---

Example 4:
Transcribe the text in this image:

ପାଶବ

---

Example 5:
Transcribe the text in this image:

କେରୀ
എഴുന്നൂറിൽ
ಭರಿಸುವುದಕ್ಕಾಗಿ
* * *
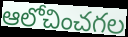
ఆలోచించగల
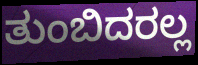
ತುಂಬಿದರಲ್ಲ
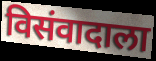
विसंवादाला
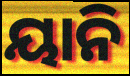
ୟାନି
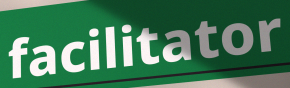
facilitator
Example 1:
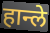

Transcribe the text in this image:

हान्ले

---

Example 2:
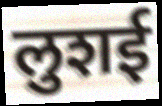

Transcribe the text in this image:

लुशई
* * *
Search the data above for the word "Example" and show every line that has it.

Example 4:
Example 5:
Example 1:
Example 2:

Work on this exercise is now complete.